## Action item
Only the lines from the top of the data through the line containing "came west and" should be duplicated, exactly as they appear.

(Beginning of Entries provided)

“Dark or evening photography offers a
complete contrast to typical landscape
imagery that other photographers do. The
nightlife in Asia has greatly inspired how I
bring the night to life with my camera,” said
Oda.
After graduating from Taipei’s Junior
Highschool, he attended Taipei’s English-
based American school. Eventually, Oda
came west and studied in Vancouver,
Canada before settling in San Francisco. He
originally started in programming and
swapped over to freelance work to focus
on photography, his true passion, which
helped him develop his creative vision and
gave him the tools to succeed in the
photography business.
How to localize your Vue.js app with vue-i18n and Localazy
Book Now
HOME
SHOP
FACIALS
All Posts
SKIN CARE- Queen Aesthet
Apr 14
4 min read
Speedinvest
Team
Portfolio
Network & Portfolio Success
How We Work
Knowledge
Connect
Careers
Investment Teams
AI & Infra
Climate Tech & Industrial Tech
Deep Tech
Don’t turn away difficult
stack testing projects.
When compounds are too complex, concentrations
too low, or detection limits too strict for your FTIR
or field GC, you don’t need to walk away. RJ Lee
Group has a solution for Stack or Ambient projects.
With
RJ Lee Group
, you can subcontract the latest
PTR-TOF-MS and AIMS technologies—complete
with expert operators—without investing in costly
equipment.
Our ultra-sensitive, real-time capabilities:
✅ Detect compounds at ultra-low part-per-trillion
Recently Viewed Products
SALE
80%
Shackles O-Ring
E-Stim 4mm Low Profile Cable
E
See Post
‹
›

(End of Entries provided)

## Exercise response
“Dark or evening photography offers a
complete contrast to typical landscape
imagery that other photographers do. The
nightlife in Asia has greatly inspired how I
bring the night to life with my camera,” said
Oda.
After graduating from Taipei’s Junior
Highschool, he attended Taipei’s English-
based American school. Eventually, Oda
came west and studied in Vancouver,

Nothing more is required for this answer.